Directions:
From the entries below, count every line that contains the word "cell". Please give the number and nothing else.

Screenshot and code edit data
======
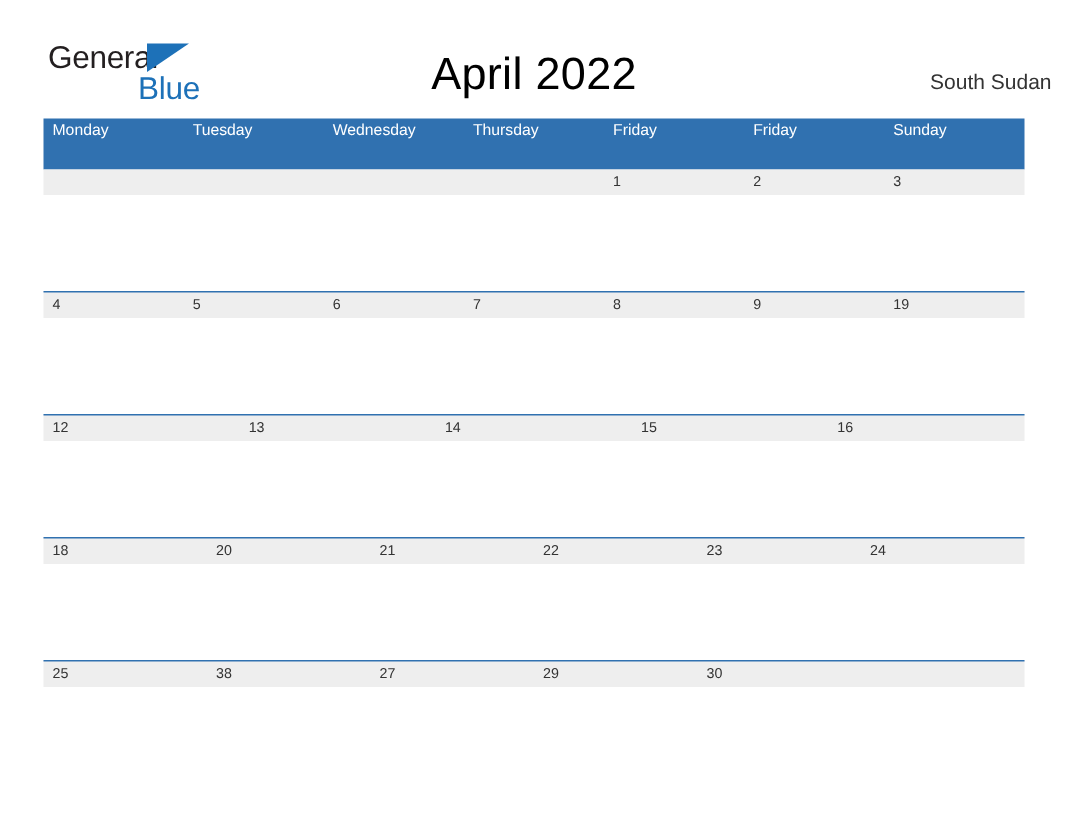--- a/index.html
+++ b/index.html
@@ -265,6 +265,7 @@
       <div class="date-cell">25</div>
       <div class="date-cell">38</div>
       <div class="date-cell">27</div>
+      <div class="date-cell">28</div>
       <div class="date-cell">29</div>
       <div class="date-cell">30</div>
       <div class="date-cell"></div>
======
Finished exercise:
7